Second, the material properties of each soft tissue assigned in this research were assumed to be homogeneous, isotropic, and linear elastic or hyperelastic in spite of more actual assumption for the material property, which was anisotropic and viscoelastic. In addition, effective elastic moduli were used for the cortical and cancellous bones except in the early stage necrotic region. To avoid the complexity of defining the material properties of muscles and ligaments, we adopted simple material behaviors, which have been documented by other researchers. The suitability of the assumed material properties of the cartilages, cortical bone, and cancellous bone was confirmed by our compression test.

Finally, we used only one cadaver specimen for the evaluation of our analysis technique. For the validation of our analysis technique, more cadaver tests and their FE analyses should be carried out and compared. However, our test results from the one test were in agreement with the results of the FE analysis.

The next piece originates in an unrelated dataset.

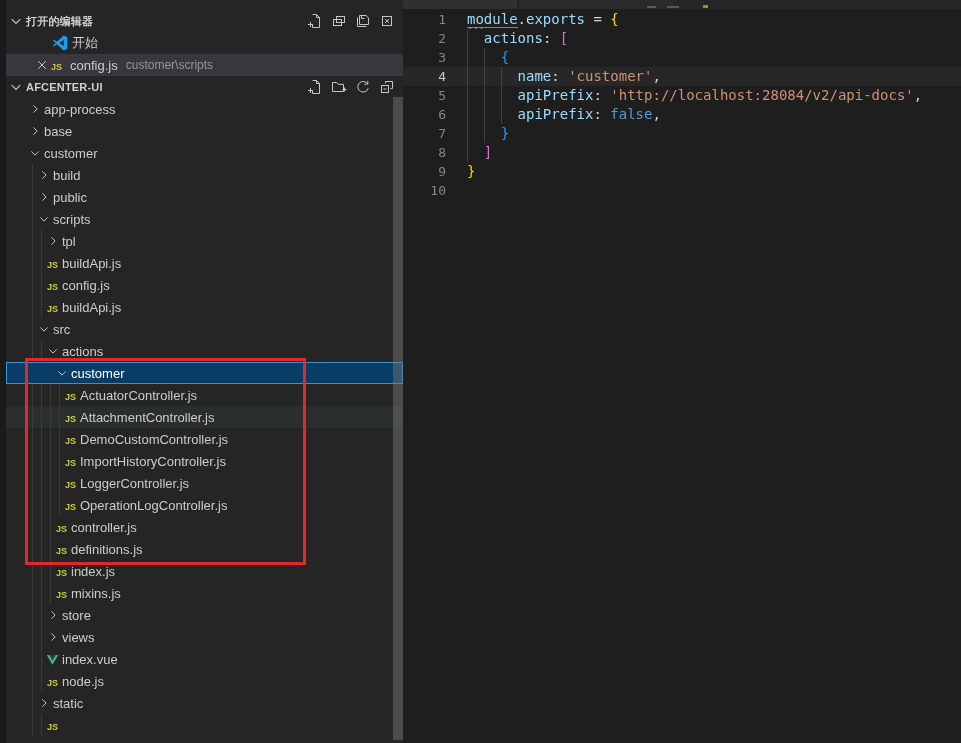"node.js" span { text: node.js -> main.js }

In summary, we conclude that the multiple drilling technique for core decompression can be regarded as a considerably stable technique to prevent femoral failure. Based on our results, we suggest that commonly proposed long postoperative rehabilitation procedures, such as toe-touch weight bearing using crutches for 5–6 weeks, full weight bearing for 3 months, and high-impact loading (jogging and jumping) for 12 months, after the multiple drilling operation may be modified to a shorter rehabilitation period based on the age, bone mineral density, and weight of patients.